:: RECORDS PROVIDED ::

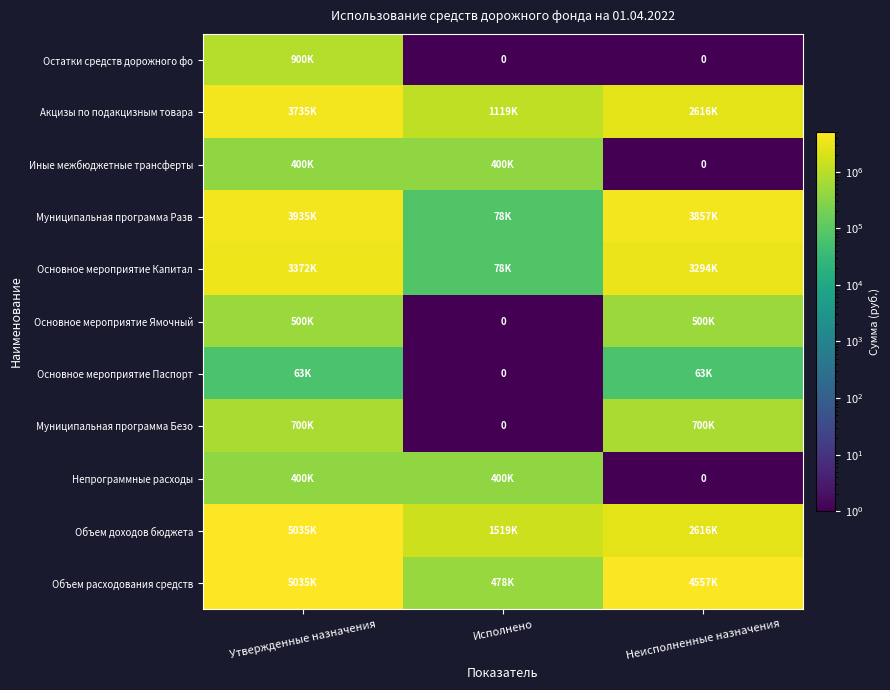

Which category has the highest value in the Объем доходов бюджета series?

Утвержденные назначения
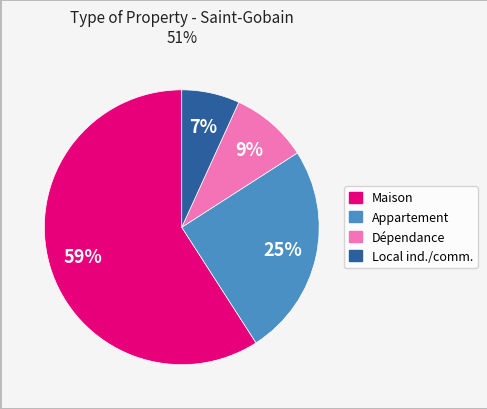

To the nearest percent, what is the difference between the largest and smallest slice percentages?

52%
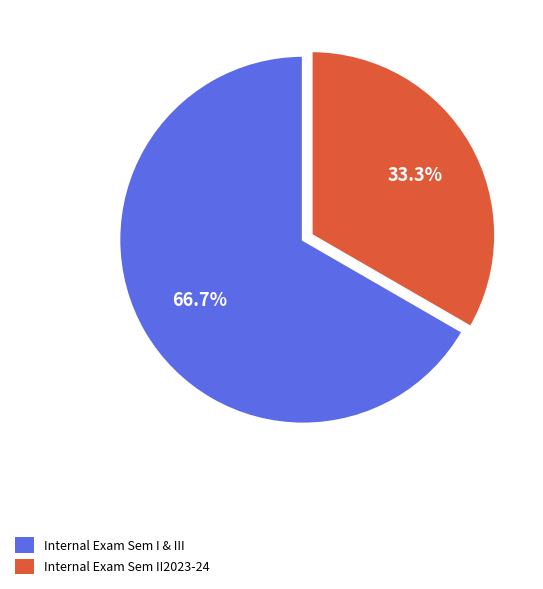

True or false: Internal Exam Sem II2023-24 accounts for 33% of the total.

True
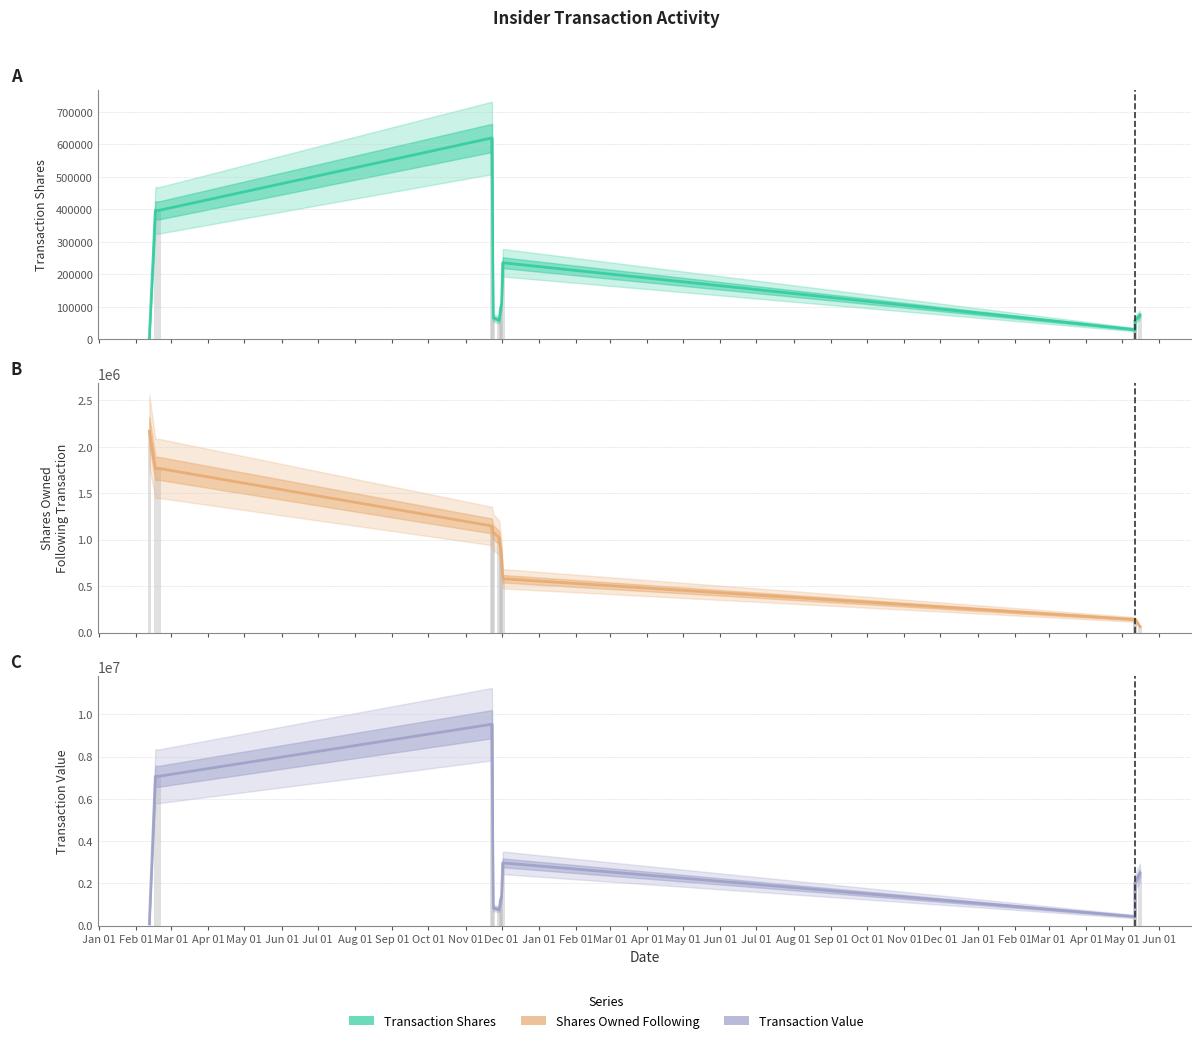

What are all the series names shown in the legend?

transactionShares, sharesOwnedFollowingTransaction, transactionValue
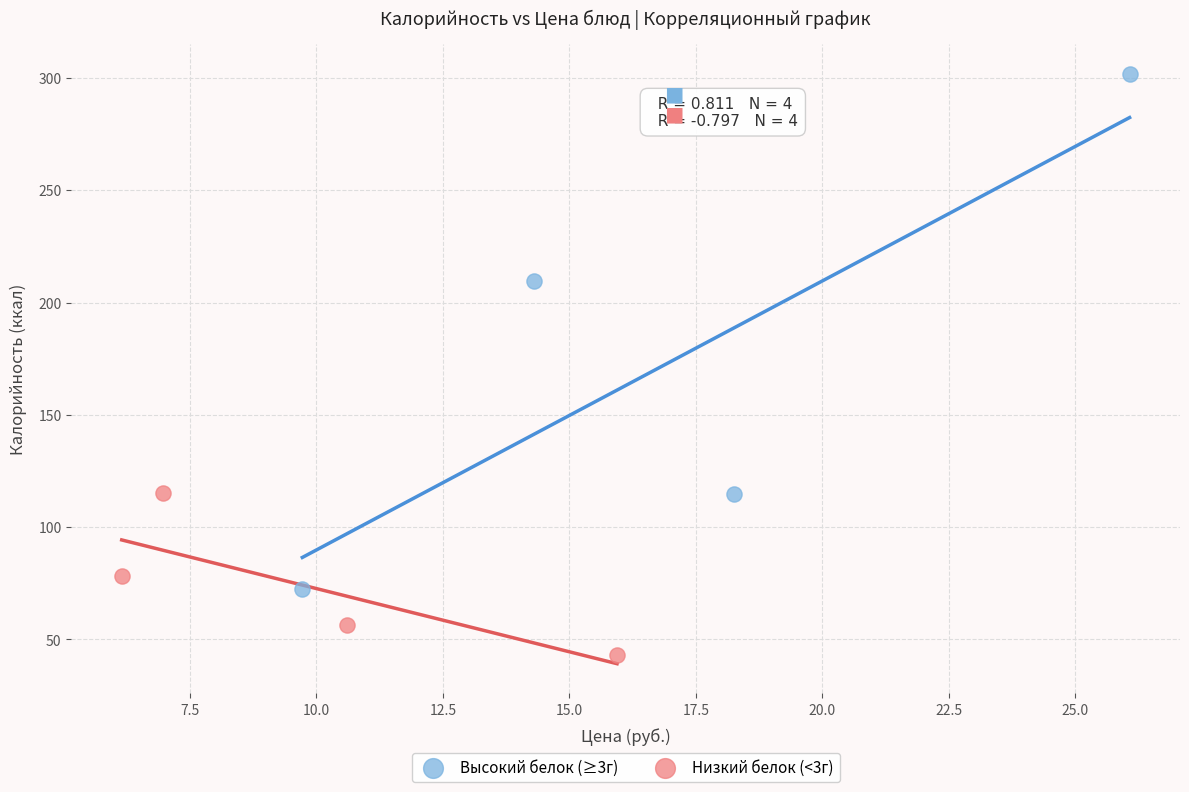

Which series reaches the maximum Y coordinate?

Высокий белок (≥3г)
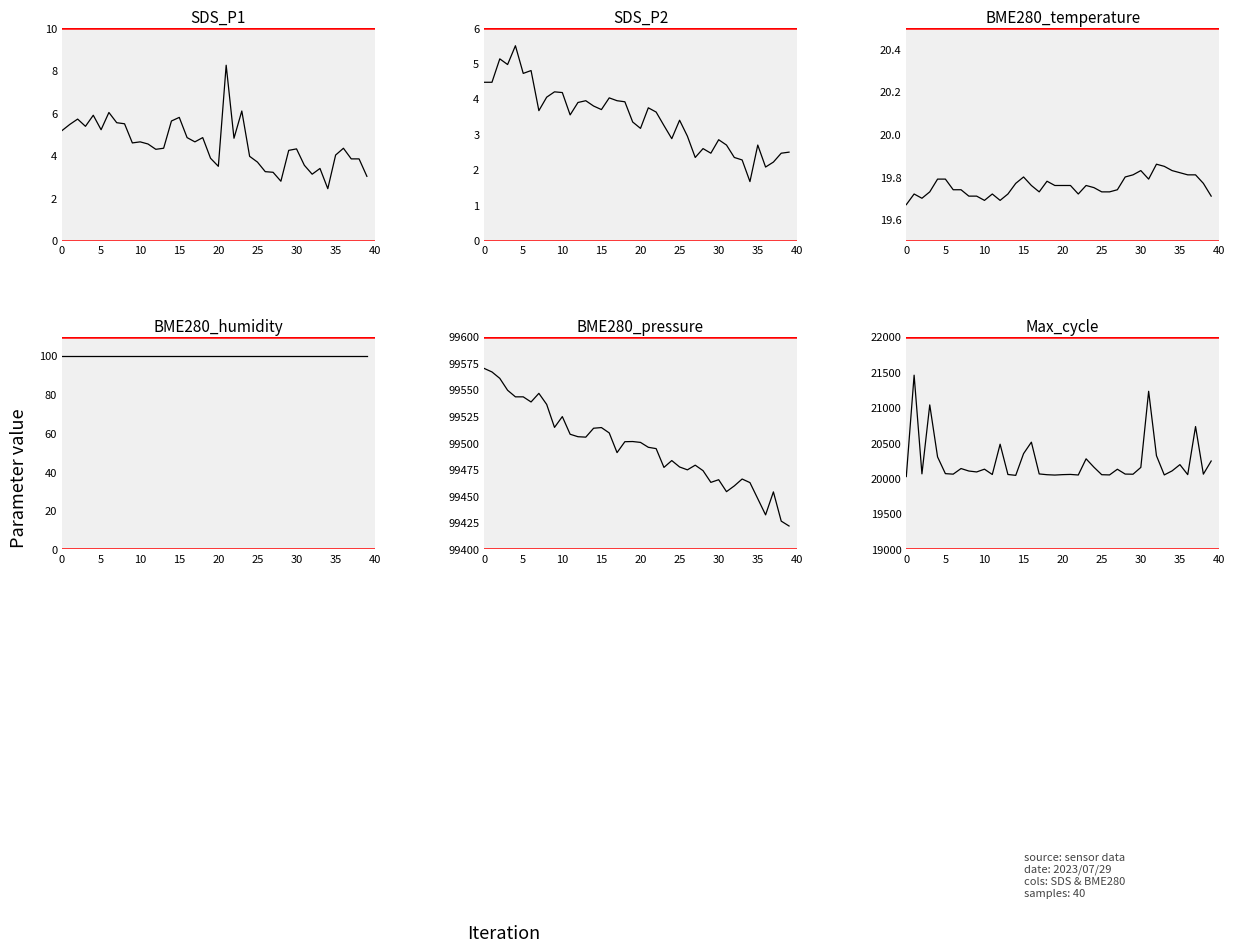

Which series has the largest range (max minus min)?

Max_cycle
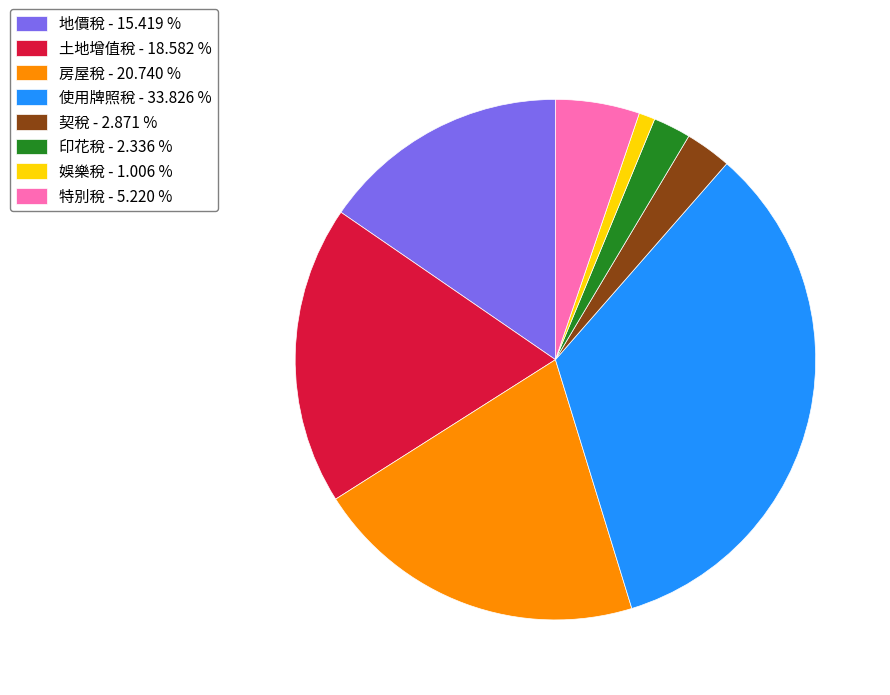

What is the ratio of the value at 印花稅 to the value at 地價稅?

0.2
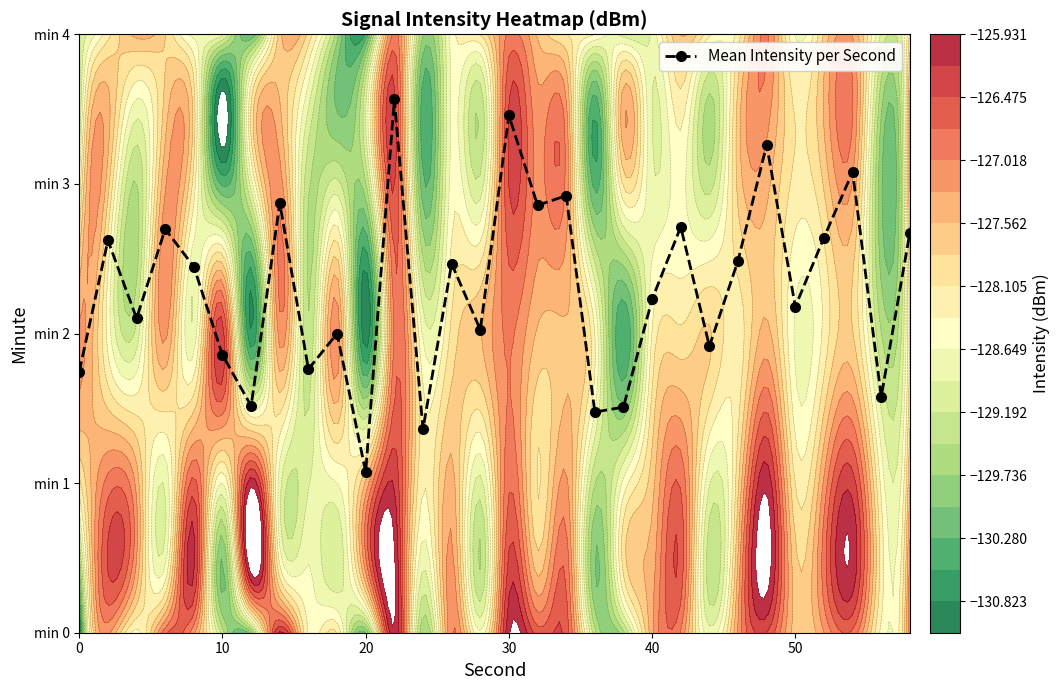

What is the maximum value shown in the chart?

3.6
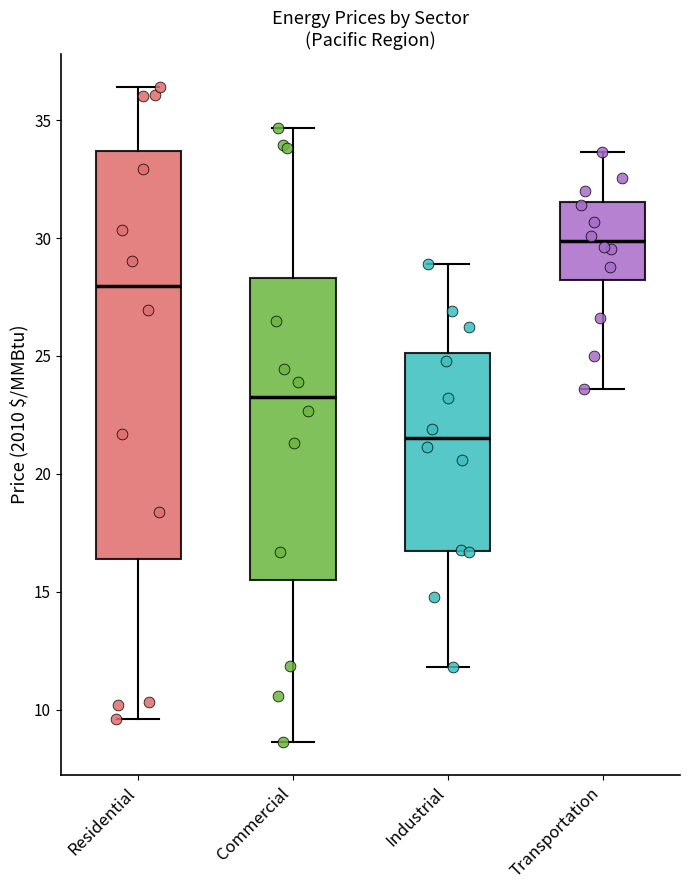

Reading left to right, transcribe this box plot: for each box, give where its median line is, the range the box spans, and where its two whiskers end, as read against the y-axis. The values are not printed on the chart, so give them approximately, as read against the axis.

Residential: median 28.0, box 16.5 to 33.5, whiskers 9.5 to 36.5
Commercial: median 23.5, box 15.5 to 28.5, whiskers 8.5 to 34.5
Industrial: median 21.5, box 16.5 to 25.0, whiskers 12.0 to 29.0
Transportation: median 30.0, box 28.0 to 31.5, whiskers 23.5 to 33.5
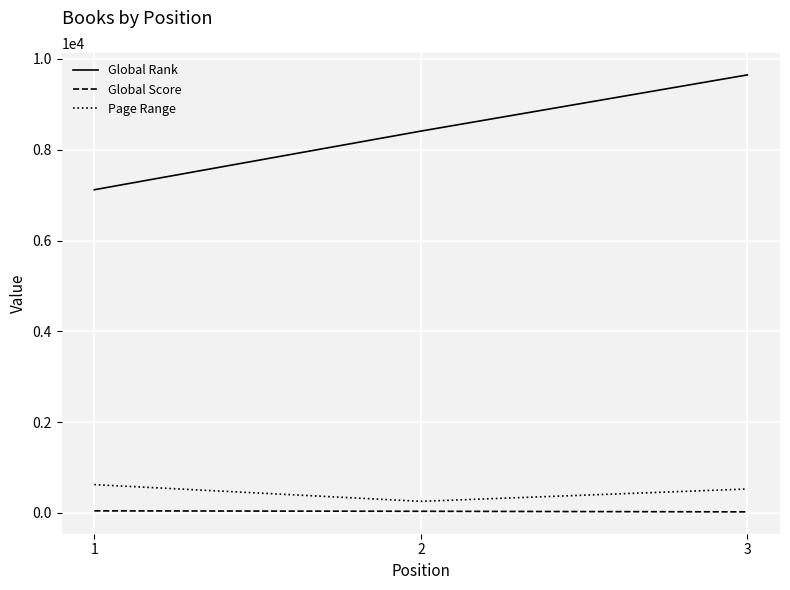

Is the value of Global Rank at 1 greater than the value of Page Range at 2?

Yes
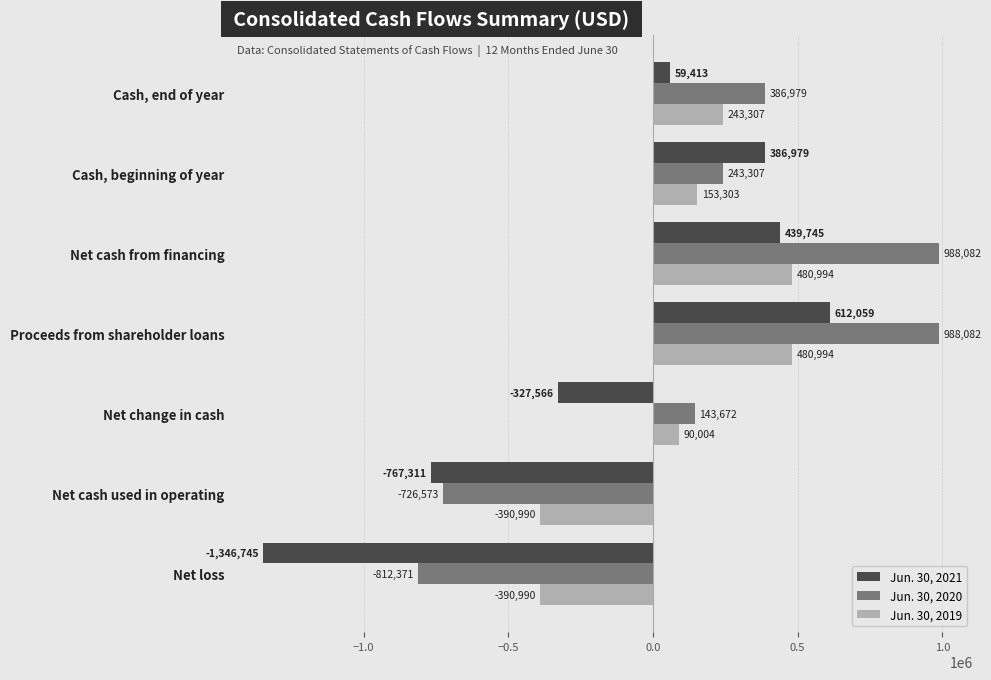

Where is Jun. 30, 2020 nearest to the value 87855?

Net change in cash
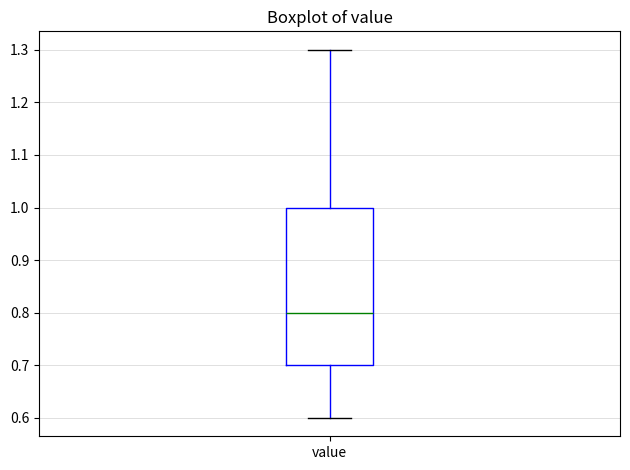

Transcribe this box plot: give where the median line is, the range the box spans, and where the two whiskers end, as read against the y-axis. The values are not printed on the chart, so give them approximately, as read against the axis.

median 0.8, box 0.7 to 1.0, whiskers 0.6 to 1.3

:::

WORK REQUIRED => Can you arrange the lines of the data above as a Markdown table with the columns Row and Line, starting at the line that contains "Высокий белок (≥3г)" and ending at the line that contains "Transportation: median 30.0, box", both included? Leave out blank lines and pictures.

SOLUTION TO THIS EXERCISE =>
| Row | Line |
|---|---|
| 1 | Высокий белок (≥3г) |
| 2 | Which series has the largest range (max minus min)? |
| 3 | Max_cycle |
| 4 | What is the ratio of the value at 印花稅 to the value at 地價稅? |
| 5 | 0.2 |
| 6 | What is the maximum value shown in the chart? |
| 7 | 3.6 |
| 8 | Reading left to right, transcribe this box plot: for each box, give where its median line is, the range the box spans, and where its two whiskers end, as read against the y-axis. The values are not printed on the chart, so give them approximately, as read against the axis. |
| 9 | Residential: median 28.0, box 16.5 to 33.5, whiskers 9.5 to 36.5 |
| 10 | Commercial: median 23.5, box 15.5 to 28.5, whiskers 8.5 to 34.5 |
| 11 | Industrial: median 21.5, box 16.5 to 25.0, whiskers 12.0 to 29.0 |
| 12 | Transportation: median 30.0, box 28.0 to 31.5, whiskers 23.5 to 33.5 |